EXCERPTED DATA:
··········
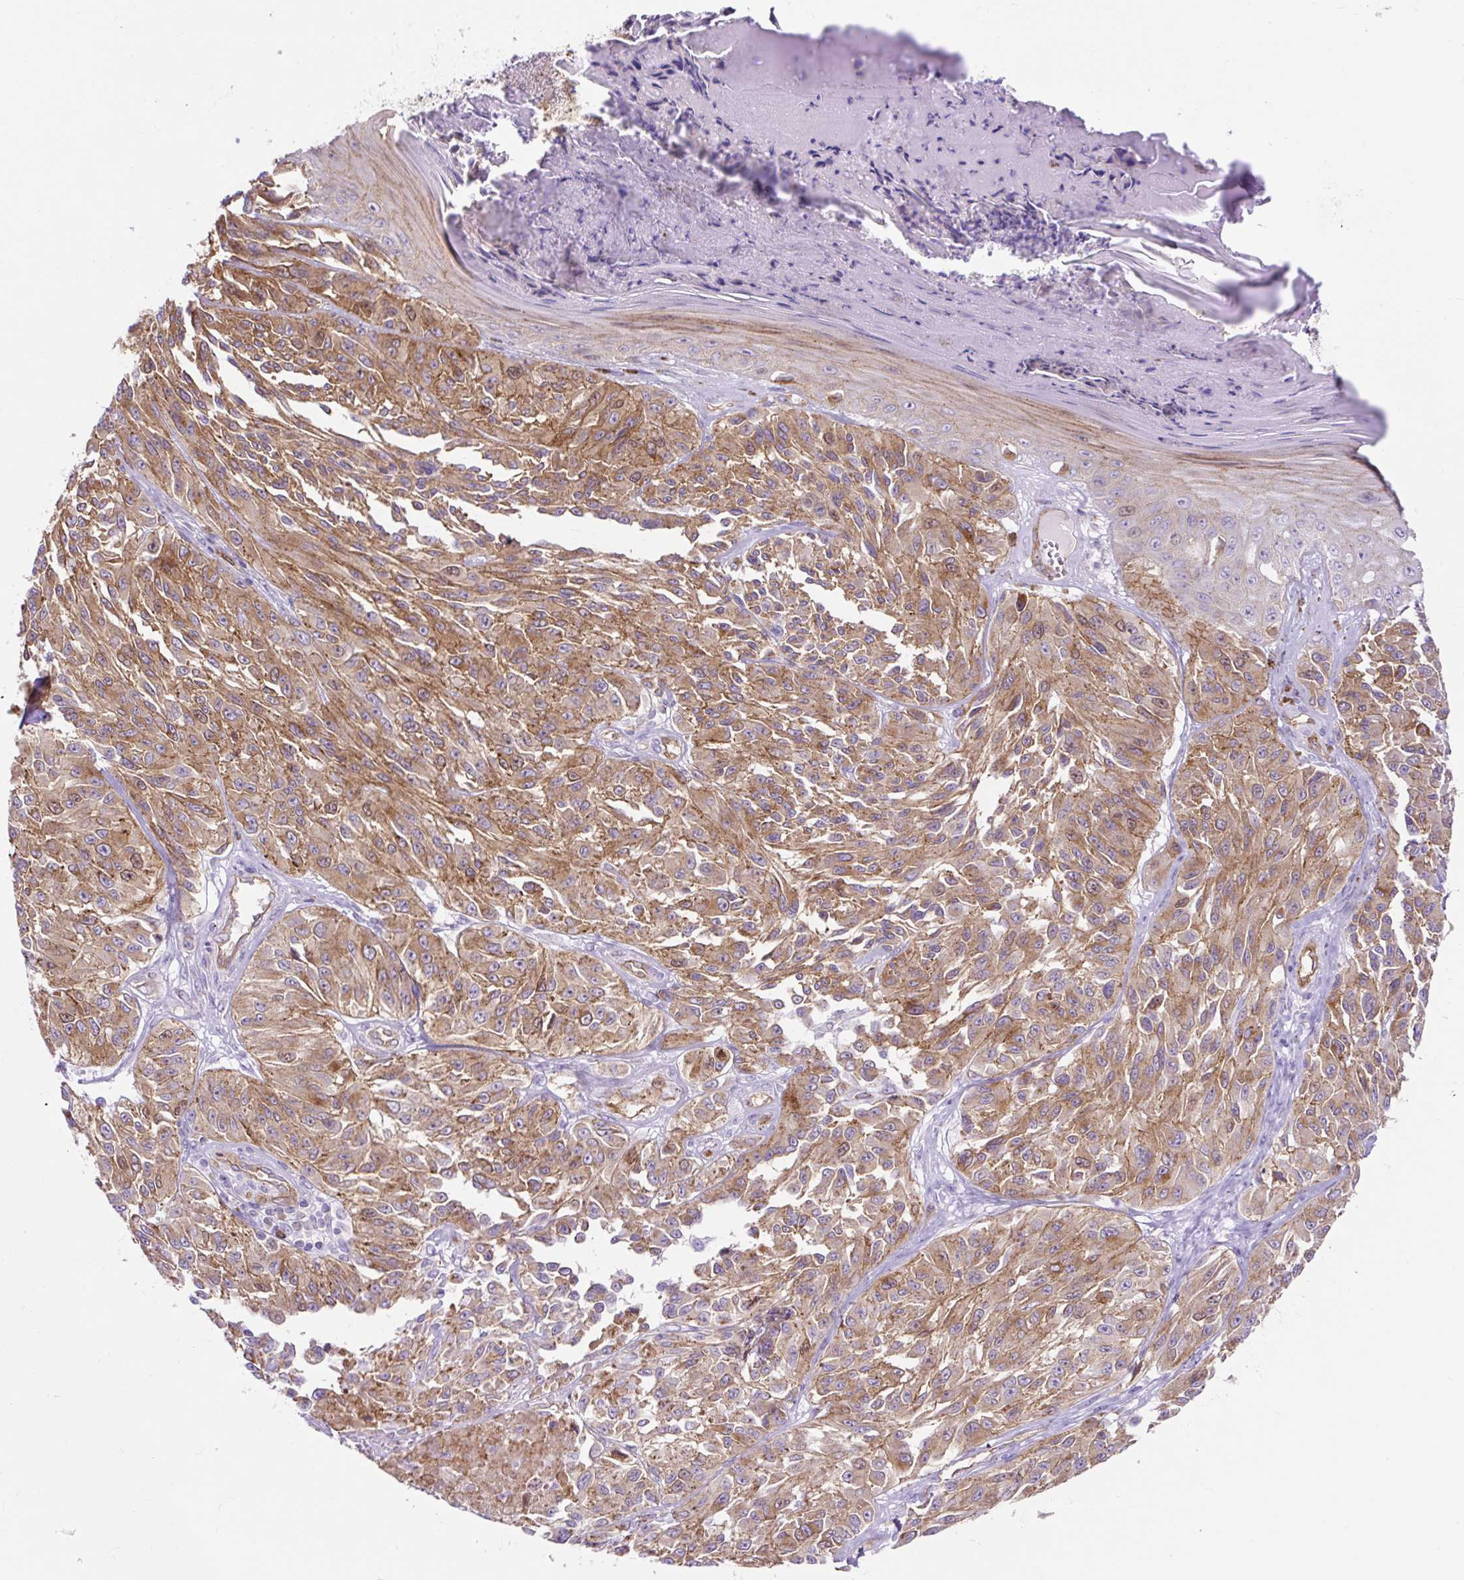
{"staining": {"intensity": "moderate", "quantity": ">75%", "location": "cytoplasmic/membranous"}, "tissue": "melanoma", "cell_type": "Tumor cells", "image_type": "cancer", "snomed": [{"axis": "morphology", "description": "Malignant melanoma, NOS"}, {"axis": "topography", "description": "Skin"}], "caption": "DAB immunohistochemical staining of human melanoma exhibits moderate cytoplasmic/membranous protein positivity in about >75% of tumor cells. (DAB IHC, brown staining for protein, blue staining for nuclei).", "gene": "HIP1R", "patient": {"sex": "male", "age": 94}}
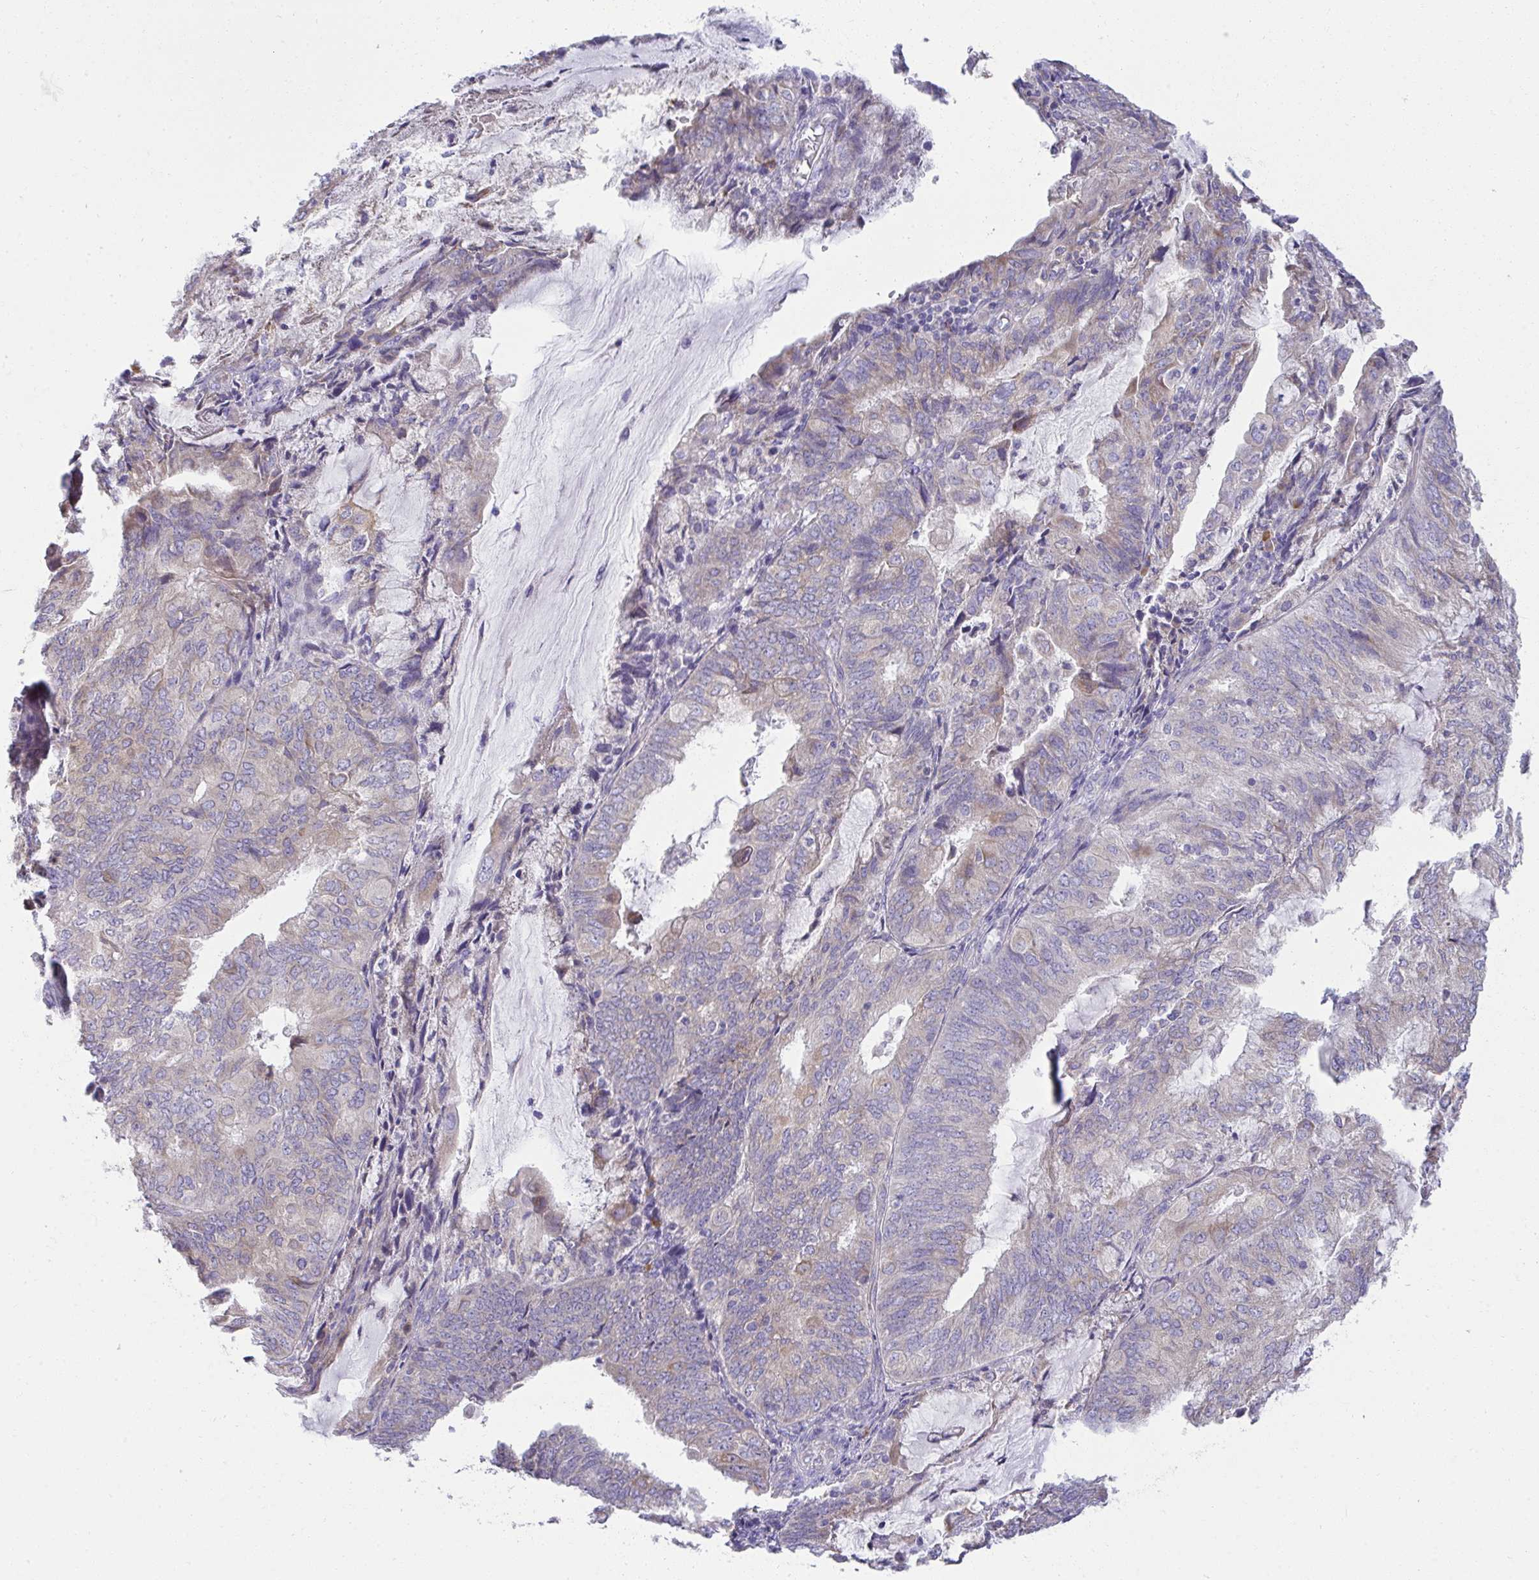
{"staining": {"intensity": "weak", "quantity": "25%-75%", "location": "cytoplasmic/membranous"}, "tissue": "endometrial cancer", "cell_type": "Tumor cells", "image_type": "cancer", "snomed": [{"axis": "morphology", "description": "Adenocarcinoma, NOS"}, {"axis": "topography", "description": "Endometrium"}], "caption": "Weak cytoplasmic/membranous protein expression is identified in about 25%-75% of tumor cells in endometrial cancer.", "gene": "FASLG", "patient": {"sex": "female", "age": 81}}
··········
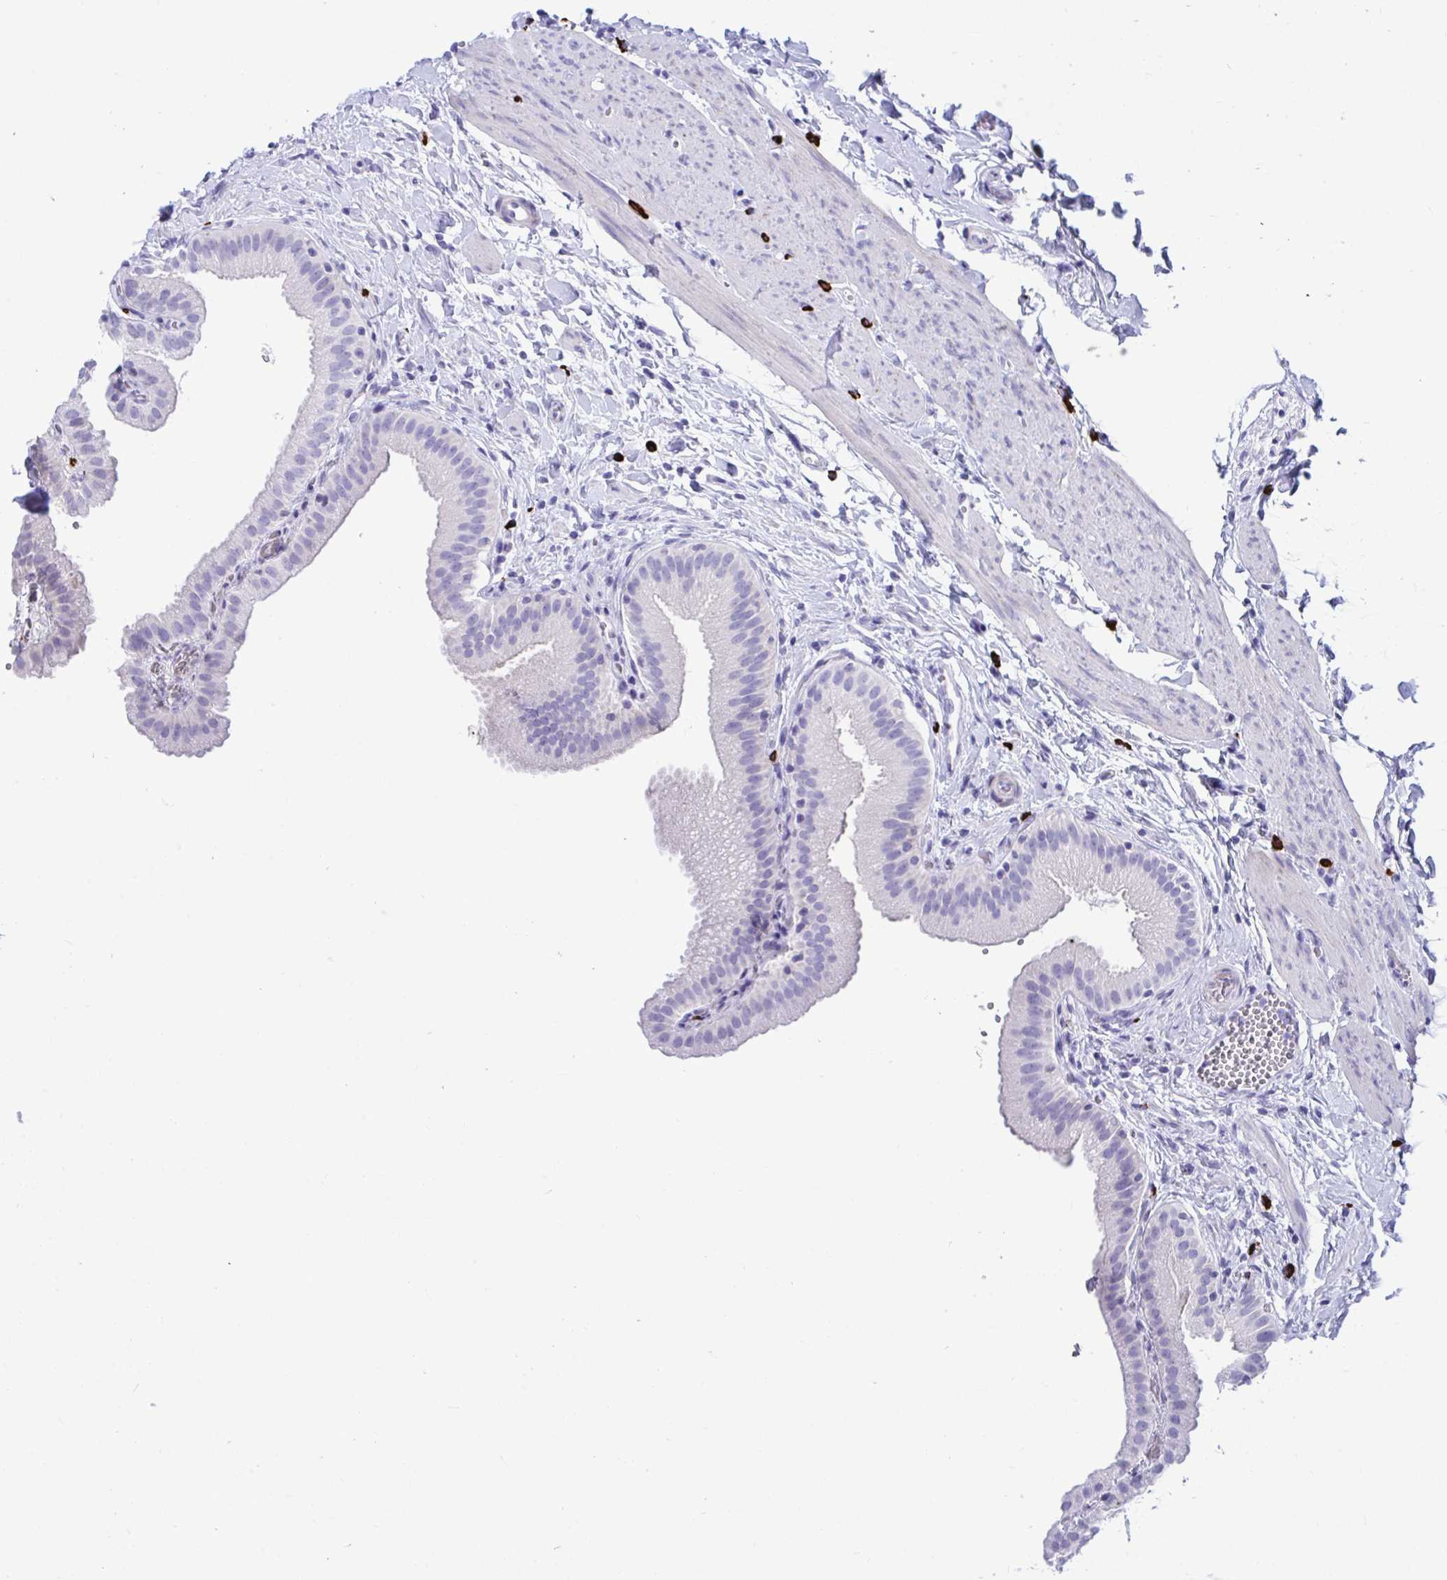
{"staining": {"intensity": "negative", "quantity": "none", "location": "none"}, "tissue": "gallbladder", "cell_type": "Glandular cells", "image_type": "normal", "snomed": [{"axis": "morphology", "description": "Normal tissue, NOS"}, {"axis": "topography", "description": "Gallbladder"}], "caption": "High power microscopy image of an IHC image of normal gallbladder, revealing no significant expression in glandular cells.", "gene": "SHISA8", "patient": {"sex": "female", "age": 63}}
··········
REQUIREMENT:
Filter the records for lines containing the word "about" and copy each one.

COMPLETED EXERCISE:
{"staining": {"intensity": "moderate", "quantity": ">75%", "location": "cytoplasmic/membranous"}, "tissue": "melanoma", "cell_type": "Tumor cells", "image_type": "cancer", "snomed": [{"axis": "morphology", "description": "Malignant melanoma, NOS"}, {"axis": "topography", "description": "Skin"}], "caption": "DAB immunohistochemical staining of human melanoma exhibits moderate cytoplasmic/membranous protein positivity in about >75% of tumor cells. (DAB IHC, brown staining for protein, blue staining for nuclei).", "gene": "HIP1R", "patient": {"sex": "male", "age": 94}}
{"staining": {"intensity": "weak", "quantity": "25%-75%", "location": "cytoplasmic/membranous"}, "tissue": "endometrial cancer", "cell_type": "Tumor cells", "image_type": "cancer", "snomed": [{"axis": "morphology", "description": "Adenocarcinoma, NOS"}, {"axis": "topography", "description": "Endometrium"}], "caption": "Weak cytoplasmic/membranous protein expression is identified in about 25%-75% of tumor cells in endometrial cancer.", "gene": "FASLG", "patient": {"sex": "female", "age": 81}}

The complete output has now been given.